Badan POM secara proaktif memperkuat proses pengawasan distribusi vaksin melalui Unit Pelaksana Teknis (UPT) Badan POM kepada IFP di seluruh Indonesia guna memastikan mutu vaksin tetap terjaga baik hingga digunakan untuk masyarakat. Pengawasan dan pemantauan mutu vaksin tersebut dilakukan UPT Badan POM di sarana industri, distributor, instalasi farmasi provinsi, instalasi farmasi kabupaten, dan sarana pelayanan kesehatan.
“UPT Badan POM di seluruh Indonesia siap melakukan pengawalan distribusi vaksin oleh Instalasi Farmasi Pemerintah di tingkat provinsi maupun tingkat kabupaten/kota, sampai dengan diterima di fasilitas pelayanan kesehatan dan memberikan pendampingan pemenuhan penerapan aspek CDOB dan peningkatan kompetensi petugas pengelola Instalasi Farmasi Pemerintah,” Kepala Badan POM menegaskan.
Kemudian, ia berharap kepada seluruh Instalasi Farmasi Pemerintah di Indonesia agar selalu menjaga mutu vaksin selama jalur distribusi dan selalu memitigasi risiko potensi adanya penurunan mutu selama distribusi.
Apabila ditemukan ketidaksesuaian dengan standar, perlu segera dilakukan perbaikan. Setelah vaksinasi, terdapat potensi terjadinya Kejadian Ikutan Pasca-Imunisasi (KIPI). Kejadian medis yang tidak diharapkan tersebut, perlu dilaporkan kepada pengelola program imunisasi dan Badan POM sebagai otoritas obat, sehingga dapat diambil langkah tindak lanjut.
Badan POM bekerja sama dengan Komnas dan Komda KIPI, serta Kementerian Kesehatan dalam melakukan surveillance, investigasi, dan kajian KIPI, sesuai pengaturan di Permenkes Nomor 12 Tahun 2017 tentang Penyelenggaraan Imunisasi.
"Untuk dapat keluar dari pandemi, membutuhkan kerja bersama pemerintahswasta-masyarakat guna menyukseskan program vaksinasi untuk mencapai herd immunity,” ajak Kepala Badan POM.

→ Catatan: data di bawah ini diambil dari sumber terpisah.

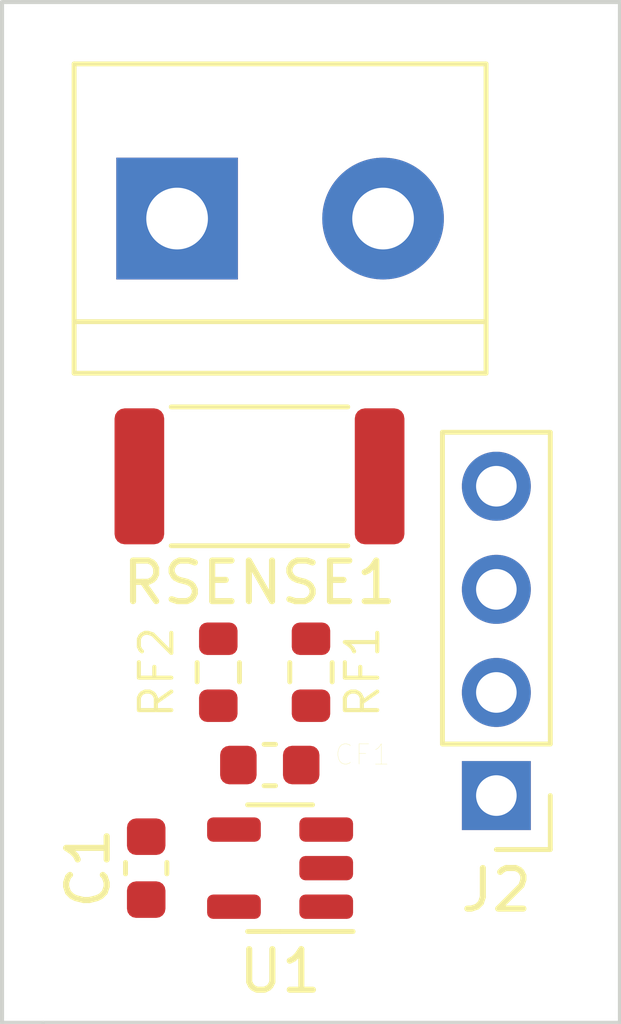
<source format=kicad_pcb>
(kicad_pcb (version 20211014) (generator pcbnew)

  (general
    (thickness 1.6)
  )

  (paper "A4")
  (layers
    (0 "F.Cu" signal)
    (31 "B.Cu" signal)
    (32 "B.Adhes" user "B.Adhesive")
    (33 "F.Adhes" user "F.Adhesive")
    (34 "B.Paste" user)
    (35 "F.Paste" user)
    (36 "B.SilkS" user "B.Silkscreen")
    (37 "F.SilkS" user "F.Silkscreen")
    (38 "B.Mask" user)
    (39 "F.Mask" user)
    (40 "Dwgs.User" user "User.Drawings")
    (41 "Cmts.User" user "User.Comments")
    (42 "Eco1.User" user "User.Eco1")
    (43 "Eco2.User" user "User.Eco2")
    (44 "Edge.Cuts" user)
    (45 "Margin" user)
    (46 "B.CrtYd" user "B.Courtyard")
    (47 "F.CrtYd" user "F.Courtyard")
    (48 "B.Fab" user)
    (49 "F.Fab" user)
    (50 "User.1" user)
    (51 "User.2" user)
    (52 "User.3" user)
    (53 "User.4" user)
    (54 "User.5" user)
    (55 "User.6" user)
    (56 "User.7" user)
    (57 "User.8" user)
    (58 "User.9" user)
  )

  (setup
    (pad_to_mask_clearance 0)
    (pcbplotparams
      (layerselection 0x00010fc_ffffffff)
      (disableapertmacros false)
      (usegerberextensions false)
      (usegerberattributes true)
      (usegerberadvancedattributes true)
      (creategerberjobfile true)
      (svguseinch false)
      (svgprecision 6)
      (excludeedgelayer true)
      (plotframeref false)
      (viasonmask false)
      (mode 1)
      (useauxorigin false)
      (hpglpennumber 1)
      (hpglpenspeed 20)
      (hpglpendiameter 15.000000)
      (dxfpolygonmode true)
      (dxfimperialunits true)
      (dxfusepcbnewfont true)
      (psnegative false)
      (psa4output false)
      (plotreference true)
      (plotvalue true)
      (plotinvisibletext false)
      (sketchpadsonfab false)
      (subtractmaskfromsilk false)
      (outputformat 1)
      (mirror false)
      (drillshape 1)
      (scaleselection 1)
      (outputdirectory "")
    )
  )

  (net 0 "")
  (net 1 "VCC")
  (net 2 "GND")
  (net 3 "/VOUT")
  (net 4 "/IN+")
  (net 5 "/IN-")
  (net 6 "/VIN+")
  (net 7 "/VIN-")

  (footprint "TerminalBlock:TerminalBlock_bornier-2_P5.08mm" (layer "F.Cu") (at 117.348 79.756))

  (footprint "Resistor_SMD:R_0603_1608Metric" (layer "F.Cu") (at 118.364 90.932 90))

  (footprint "Capacitor_SMD:C_0603_1608Metric" (layer "F.Cu") (at 116.586 95.758 90))

  (footprint "Package_TO_SOT_SMD:SOT-23-5" (layer "F.Cu") (at 119.888 95.758 180))

  (footprint "Connector_PinHeader_2.54mm:PinHeader_1x04_P2.54mm_Vertical" (layer "F.Cu") (at 125.222 93.97 180))

  (footprint "Resistor_SMD:R_0603_1608Metric" (layer "F.Cu") (at 120.65 90.932 90))

  (footprint "Resistor_SMD:R_2512_6332Metric" (layer "F.Cu") (at 119.38 86.106 180))

  (footprint "Capacitor_SMD:C_0603_1608Metric" (layer "F.Cu") (at 119.634 93.218 180))

  (gr_line (start 114.046 99.568) (end 128.27 99.568) (layer "Edge.Cuts") (width 0.1) (tstamp 1984a86d-b4d5-421d-9724-a324de7aee66))
  (gr_line (start 113.03 74.422) (end 113.03 99.568) (layer "Edge.Cuts") (width 0.1) (tstamp 5aba3409-9433-4c49-b7b2-3cd9694caeba))
  (gr_line (start 128.27 99.568) (end 128.27 74.422) (layer "Edge.Cuts") (width 0.1) (tstamp 79da46c6-599b-4e5c-ba0b-3f44c5341a4f))
  (gr_line (start 113.03 99.568) (end 114.046 99.568) (layer "Edge.Cuts") (width 0.1) (tstamp b41db91c-d4df-4880-a99a-ed7a61dd2f9f))
  (gr_line (start 128.27 74.422) (end 113.03 74.422) (layer "Edge.Cuts") (width 0.1) (tstamp c09025e7-7293-442d-8f46-6eb7904c04db))

)

</source>
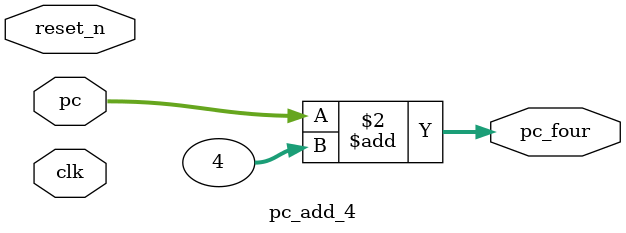
<source format=sv>
module pc_add_4(
	input bit clk,
	input bit reset_n,
	input logic [31:0] pc,
	output logic [31:0] pc_four
);

	always_comb begin
		pc_four = pc + 4;
	end
endmodule 



</source>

Keamanan dan mutu vaksin dijaga dan dikawal oleh Badan POM bersama lintas sektor terkait dan pemerintah daerah, mulai dari penelitian, produksi, peredaran, hingga fasilitas pelayanan kesehatan. Masyarakat mempunyai peran penting untuk keluar dari pandemi ini dengan percaya kepada pemerintah dan mendukung program vaksinasi, ikut divaksin, serta melaporkan jika ada KIPI untuk dapat segera dibantu.
“Setelah divaksinasi, masyarakat harus tetap menerapkan protokol kesehatan 5M: Memakai masker, Menjaga jarak, Mencuci tangan, Membatasi mobilitas, dan Menjauhi kerumunan,” demikian pesan Kepala Badan POM ketika menutup acara talk show.